» **SUPPLIED ENTRIES**
---+---
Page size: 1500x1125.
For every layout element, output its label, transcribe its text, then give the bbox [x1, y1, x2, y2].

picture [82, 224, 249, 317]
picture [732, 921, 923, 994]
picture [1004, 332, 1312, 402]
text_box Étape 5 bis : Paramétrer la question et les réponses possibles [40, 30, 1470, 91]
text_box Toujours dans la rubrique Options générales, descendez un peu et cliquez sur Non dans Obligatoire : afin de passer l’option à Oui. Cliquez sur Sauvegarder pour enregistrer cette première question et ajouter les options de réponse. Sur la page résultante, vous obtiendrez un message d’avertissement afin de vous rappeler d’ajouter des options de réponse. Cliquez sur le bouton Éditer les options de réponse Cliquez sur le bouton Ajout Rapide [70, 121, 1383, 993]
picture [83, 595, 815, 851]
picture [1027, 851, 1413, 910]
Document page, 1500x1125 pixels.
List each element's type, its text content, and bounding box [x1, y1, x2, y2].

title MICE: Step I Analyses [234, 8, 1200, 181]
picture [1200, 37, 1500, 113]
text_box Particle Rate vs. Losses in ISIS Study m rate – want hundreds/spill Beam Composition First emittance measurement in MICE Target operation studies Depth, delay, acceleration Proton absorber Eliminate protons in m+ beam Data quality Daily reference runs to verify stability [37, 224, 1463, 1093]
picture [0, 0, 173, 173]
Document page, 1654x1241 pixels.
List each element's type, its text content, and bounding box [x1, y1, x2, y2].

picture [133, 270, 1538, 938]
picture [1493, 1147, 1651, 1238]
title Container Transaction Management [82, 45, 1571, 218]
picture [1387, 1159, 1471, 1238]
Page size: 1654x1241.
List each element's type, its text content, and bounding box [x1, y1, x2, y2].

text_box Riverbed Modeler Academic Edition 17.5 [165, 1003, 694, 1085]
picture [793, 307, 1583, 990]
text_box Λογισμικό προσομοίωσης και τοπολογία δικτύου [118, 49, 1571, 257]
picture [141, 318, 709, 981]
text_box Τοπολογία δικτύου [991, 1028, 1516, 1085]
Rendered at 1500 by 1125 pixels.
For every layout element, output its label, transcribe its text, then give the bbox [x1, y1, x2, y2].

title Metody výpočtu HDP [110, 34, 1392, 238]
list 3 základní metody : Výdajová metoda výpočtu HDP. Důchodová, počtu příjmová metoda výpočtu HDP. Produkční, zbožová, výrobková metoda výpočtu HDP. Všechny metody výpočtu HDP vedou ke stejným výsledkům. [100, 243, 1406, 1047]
---+---
» **OBJECTIVE**
Lay out every line of the items above as a Markdown table with the columns Row and Line. Number the rows in order and leave out the blank lines.

» **RIGHT ANSWER**
| Row | Line |
|---|---|
| 1 | Page size: 1500x1125. |
| 2 | For every layout element, output its label, transcribe its text, then give the bbox [x1, y1, x2, y2]. |
| 3 | picture [82, 224, 249, 317] |
| 4 | picture [732, 921, 923, 994] |
| 5 | picture [1004, 332, 1312, 402] |
| 6 | text_box Étape 5 bis : Paramétrer la question et les réponses possibles [40, 30, 1470, 91] |
| 7 | text_box Toujours dans la rubrique Options générales, descendez un peu et cliquez sur Non dans Obligatoire : afin de passer l’option à Oui. Cliquez sur Sauvegarder pour enregistrer cette première question et ajouter les options de réponse. Sur la page résultante, vous obtiendrez un message d’avertissement afin de vous rappeler d’ajouter des options de réponse. Cliquez sur le bouton Éditer les options de réponse Cliquez sur le bouton Ajout Rapide [70, 121, 1383, 993] |
| 8 | picture [83, 595, 815, 851] |
| 9 | picture [1027, 851, 1413, 910] |
| 10 | Document page, 1500x1125 pixels. |
| 11 | List each element's type, its text content, and bounding box [x1, y1, x2, y2]. |
| 12 | title MICE: Step I Analyses [234, 8, 1200, 181] |
| 13 | picture [1200, 37, 1500, 113] |
| 14 | text_box Particle Rate vs. Losses in ISIS Study m rate – want hundreds/spill Beam Composition First emittance measurement in MICE Target operation studies Depth, delay, acceleration Proton absorber Eliminate protons in m+ beam Data quality Daily reference runs to verify stability [37, 224, 1463, 1093] |
| 15 | picture [0, 0, 173, 173] |
| 16 | Document page, 1654x1241 pixels. |
| 17 | List each element's type, its text content, and bounding box [x1, y1, x2, y2]. |
| 18 | picture [133, 270, 1538, 938] |
| 19 | picture [1493, 1147, 1651, 1238] |
| 20 | title Container Transaction Management [82, 45, 1571, 218] |
| 21 | picture [1387, 1159, 1471, 1238] |
| 22 | Page size: 1654x1241. |
| 23 | List each element's type, its text content, and bounding box [x1, y1, x2, y2]. |
| 24 | text_box Riverbed Modeler Academic Edition 17.5 [165, 1003, 694, 1085] |
| 25 | picture [793, 307, 1583, 990] |
| 26 | text_box Λογισμικό προσομοίωσης και τοπολογία δικτύου [118, 49, 1571, 257] |
| 27 | picture [141, 318, 709, 981] |
| 28 | text_box Τοπολογία δικτύου [991, 1028, 1516, 1085] |
| 29 | Rendered at 1500 by 1125 pixels. |
| 30 | For every layout element, output its label, transcribe its text, then give the bbox [x1, y1, x2, y2]. |
| 31 | title Metody výpočtu HDP [110, 34, 1392, 238] |
| 32 | list 3 základní metody : Výdajová metoda výpočtu HDP. Důchodová, počtu příjmová metoda výpočtu HDP. Produkční, zbožová, výrobková metoda výpočtu HDP. Všechny metody výpočtu HDP vedou ke stejným výsledkům. [100, 243, 1406, 1047] |